"Mandarynka" trafi znów do polskich kin 29 grudnia.
O czym jest film?
"Mandarynka" to zdaniem dystrybutora, firmy Tongariro Releasing, "błyskotliwa komedia o dumnych i silnych dziewczynach, które zawsze trzymają się razem i pomimo swojej sytuacji życiowej nigdy nie tracą poczucia humoru. To daleka od tradycyjnej, ale równie poruszająca opowieść wigilijna o prawdziwej przyjaźni i poszukiwaniu miłości".
Główną bohaterką filmu jest transpłciowa Sin-Dee (Kitana Kiki Rodriguez), która po wyjściu z aresztu dowiaduje się od swojej najlepszej przyjaciółki, że jej chłopak ją zdradził, w dodatku z cis kobietą. Wściekła, ale cały czas na wysokich szpilkach, dumnie przemierza zakazane ulice Los Angeles, aby go odnaleźć i zawalczyć o swój związek.

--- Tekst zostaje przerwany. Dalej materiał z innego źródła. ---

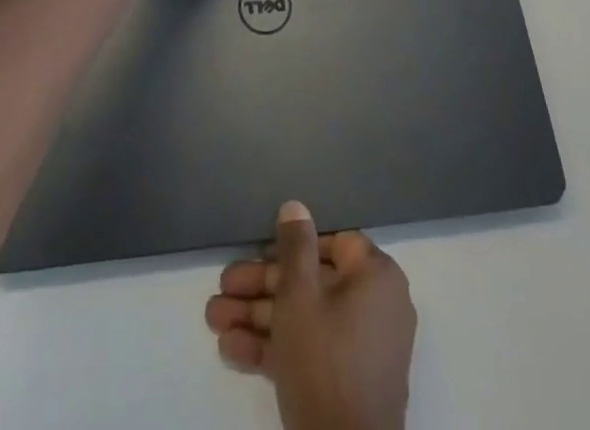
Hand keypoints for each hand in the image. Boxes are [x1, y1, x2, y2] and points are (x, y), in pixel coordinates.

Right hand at [206, 202, 416, 429]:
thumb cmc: (325, 360)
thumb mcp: (300, 295)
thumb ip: (295, 247)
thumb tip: (295, 206)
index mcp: (376, 277)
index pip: (334, 242)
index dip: (295, 242)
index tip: (261, 246)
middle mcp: (375, 307)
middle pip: (312, 282)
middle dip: (262, 284)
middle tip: (224, 284)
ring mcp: (361, 349)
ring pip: (304, 318)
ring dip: (259, 316)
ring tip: (213, 318)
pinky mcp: (345, 383)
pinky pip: (309, 350)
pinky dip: (274, 348)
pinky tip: (230, 347)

Jest Wigilia Bożego Narodzenia.
Film nakręcony iPhone'em
"Mandarynka" przyniosła w 2015 roku światowy rozgłos reżyserowi Seanowi Bakerowi, który nakręcił film w całości przy użyciu telefonu iPhone 5. Od tamtego czasu Baker zyskał renomę czołowego twórcy autorskiego kina zza Oceanu. Kolejne filmy Amerykanina - "The Florida Project" i "Red Rocket" - były entuzjastycznie przyjmowane przez widzów i krytyków. Najnowsza "Anora" jest głównym faworytem do Oscarów 2025.